歌って踊って、ゲット! 「バレエしかやったことなかったから、お芝居とかジャズダンスが、全然出来なかったんですね」 しかし、「ありがとうございました!って、最後にニコッて、笑った顔がよかったよって、ミュージカルの主催者でもある、あざみ野のダンススクールの先生から、声をかけていただいたんです」 ダンススクールには、高校を卒業するまでの八年間通いました。この頃、先生のすすめで数々のテレビCMやイベントに出演しました。 「東京ディズニーランドとか、プッチンプリンのコマーシャルですね。その他大勢ですけど(笑)。あと、横浜の開港祭りにも出ました。楽しかったですよ。パレードで衣装付けて歌って踊って行進して、4キロくらい歩くんです。必ず最後に足つりますね(笑)」 しかし、ここからが彼女の真骨頂。 「お客さんは何もしなくても喜んでくれるし、可愛いねって、写真も撮ってくれるから、警備員の方とかに笑顔を振りまくんですよ。怖い顔をしているおじちゃんとかに手を振って、その人が思わず顔をほころばせてしまうのが楽しかった〜。『アッ笑った。一人ゲット!』みたいな(笑)」 子供ながら、人を楽しませることにプロ意識を持っていたまどかさん。高校二年の時に、大きな仕事が舞い込みました。

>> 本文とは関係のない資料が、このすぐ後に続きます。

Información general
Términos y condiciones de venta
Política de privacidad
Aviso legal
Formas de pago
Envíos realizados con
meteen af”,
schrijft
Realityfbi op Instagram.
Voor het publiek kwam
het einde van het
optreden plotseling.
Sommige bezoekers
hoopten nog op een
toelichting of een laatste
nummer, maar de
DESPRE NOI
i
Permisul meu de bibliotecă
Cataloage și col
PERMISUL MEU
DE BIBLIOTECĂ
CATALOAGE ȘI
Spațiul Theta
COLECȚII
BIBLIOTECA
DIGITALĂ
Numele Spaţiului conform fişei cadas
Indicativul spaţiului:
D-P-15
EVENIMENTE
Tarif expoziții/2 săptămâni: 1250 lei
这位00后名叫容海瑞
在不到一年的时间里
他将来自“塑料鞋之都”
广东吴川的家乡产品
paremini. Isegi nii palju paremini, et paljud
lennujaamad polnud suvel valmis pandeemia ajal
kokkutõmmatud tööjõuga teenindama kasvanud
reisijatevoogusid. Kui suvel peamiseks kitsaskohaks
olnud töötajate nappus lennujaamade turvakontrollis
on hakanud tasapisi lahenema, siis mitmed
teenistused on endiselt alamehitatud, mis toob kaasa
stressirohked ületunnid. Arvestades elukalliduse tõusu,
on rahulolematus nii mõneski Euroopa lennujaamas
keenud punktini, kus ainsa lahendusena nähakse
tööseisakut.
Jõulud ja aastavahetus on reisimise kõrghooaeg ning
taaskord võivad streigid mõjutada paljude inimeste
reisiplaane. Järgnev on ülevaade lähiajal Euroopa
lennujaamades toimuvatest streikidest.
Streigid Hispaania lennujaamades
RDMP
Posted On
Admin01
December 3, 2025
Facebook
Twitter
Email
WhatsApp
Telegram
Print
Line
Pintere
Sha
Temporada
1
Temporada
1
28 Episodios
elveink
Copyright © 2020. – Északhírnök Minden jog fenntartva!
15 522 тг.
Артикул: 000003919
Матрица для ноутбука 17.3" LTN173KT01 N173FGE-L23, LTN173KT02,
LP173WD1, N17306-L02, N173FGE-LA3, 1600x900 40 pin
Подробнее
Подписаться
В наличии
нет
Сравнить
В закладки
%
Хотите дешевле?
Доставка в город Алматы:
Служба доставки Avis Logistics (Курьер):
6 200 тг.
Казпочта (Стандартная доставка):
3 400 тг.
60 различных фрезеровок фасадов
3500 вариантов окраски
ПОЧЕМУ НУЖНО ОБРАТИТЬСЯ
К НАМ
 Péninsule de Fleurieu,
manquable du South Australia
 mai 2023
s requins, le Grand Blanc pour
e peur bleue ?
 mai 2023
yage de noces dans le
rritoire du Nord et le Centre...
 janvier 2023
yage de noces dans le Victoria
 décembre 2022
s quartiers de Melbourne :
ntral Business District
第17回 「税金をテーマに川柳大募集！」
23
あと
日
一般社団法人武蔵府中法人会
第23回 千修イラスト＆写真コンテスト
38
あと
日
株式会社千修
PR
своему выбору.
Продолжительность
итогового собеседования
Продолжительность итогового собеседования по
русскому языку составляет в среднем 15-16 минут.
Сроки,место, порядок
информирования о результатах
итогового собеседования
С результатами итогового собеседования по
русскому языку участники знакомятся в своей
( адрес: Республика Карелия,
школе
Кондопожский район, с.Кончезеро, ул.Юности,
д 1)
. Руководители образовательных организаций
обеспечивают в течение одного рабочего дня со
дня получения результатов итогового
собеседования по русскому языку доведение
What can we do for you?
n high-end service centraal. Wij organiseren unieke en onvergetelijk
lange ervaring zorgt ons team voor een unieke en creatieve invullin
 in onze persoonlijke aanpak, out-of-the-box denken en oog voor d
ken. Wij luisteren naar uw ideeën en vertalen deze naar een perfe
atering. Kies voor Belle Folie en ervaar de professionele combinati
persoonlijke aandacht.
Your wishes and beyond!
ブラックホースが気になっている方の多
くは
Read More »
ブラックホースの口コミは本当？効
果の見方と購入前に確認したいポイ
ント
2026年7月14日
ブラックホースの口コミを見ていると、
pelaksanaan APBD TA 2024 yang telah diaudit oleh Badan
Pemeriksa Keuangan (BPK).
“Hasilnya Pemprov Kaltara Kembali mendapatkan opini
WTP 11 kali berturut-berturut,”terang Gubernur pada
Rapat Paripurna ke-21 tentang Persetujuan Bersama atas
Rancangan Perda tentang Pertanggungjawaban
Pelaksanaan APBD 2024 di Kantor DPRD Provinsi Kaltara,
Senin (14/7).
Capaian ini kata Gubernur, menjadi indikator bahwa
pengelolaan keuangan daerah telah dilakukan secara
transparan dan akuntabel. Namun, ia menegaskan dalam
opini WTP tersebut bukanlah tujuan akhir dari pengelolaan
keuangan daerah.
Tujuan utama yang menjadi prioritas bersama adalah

天性の明るさ その時の振り付けの先生には相当きびしく指導をされたそうです。 「すごく怖い女の先生で、誰!この娘連れてきたのは!って怒鳴られて。常識も何も知らないから、よく叱られました。振り付けもすごく高度で、終わったあと酸素が足りなくてプルプル震えちゃうくらい。青あざもいっぱい作って。それでもやるしかないから、無我夢中で頑張ったんです。そうしたら千秋楽で、その先生からよくやったねって褒めてもらえて、下北沢でレッスンやってるから、おいでって誘ってもらったんです」 天性の明るさとひたむきさが、次々と新しい仕事を呼び込むのでしょう。 今度は、その先生から仕事の話をいただきました。 「日生劇場で3日間だけやった『赤いろうそくと人魚』と『りゅうの目のなみだ』という童話ミュージカルなんですけど、紀子さまもご家族で観に来ていただいたんですよ」 その後しばらく、レッスンに通う日々が続きます。 「悶々としていることもあったんですけど、突然、秋田県のわらび座に行ってみないっ?って先生に言っていただいたんです」 『わらび座』は民族芸能を基にした舞台芸術に取り組んでいる劇団です。「銀河鉄道の夜」に出演したまどかさん。民俗芸能の魅力を肌で感じ、虜になりました。 「わらび座は、表現様式が多彩なんです。『銀河―』でも岩手県の鹿踊りを取り入れましたし、また同じ岩手県の鬼剣舞(おにけんばい)も『わらび座』で教わって踊れるようになったんですよ」 バレエに始まり、ダンス、ミュージカル、民俗芸能と、いろいろな表現方法を身につけていきました。
音楽座ミュージカル
現在、銀座のショットバー「りぼん」で、生バンドのボーカルとして活躍しているほか、イラストレーターの仕事もしています。名刺には素敵なイラストが描かれていました。 「新しく生まれ変わった音楽座の代表作なんです。『21C:マドモアゼルモーツァルト』。ぜひ、みなさん観に来てください!」 稽古帰りで疲れているにもかかわらず、元気ハツラツ天真爛漫な、間地まどかさんでした。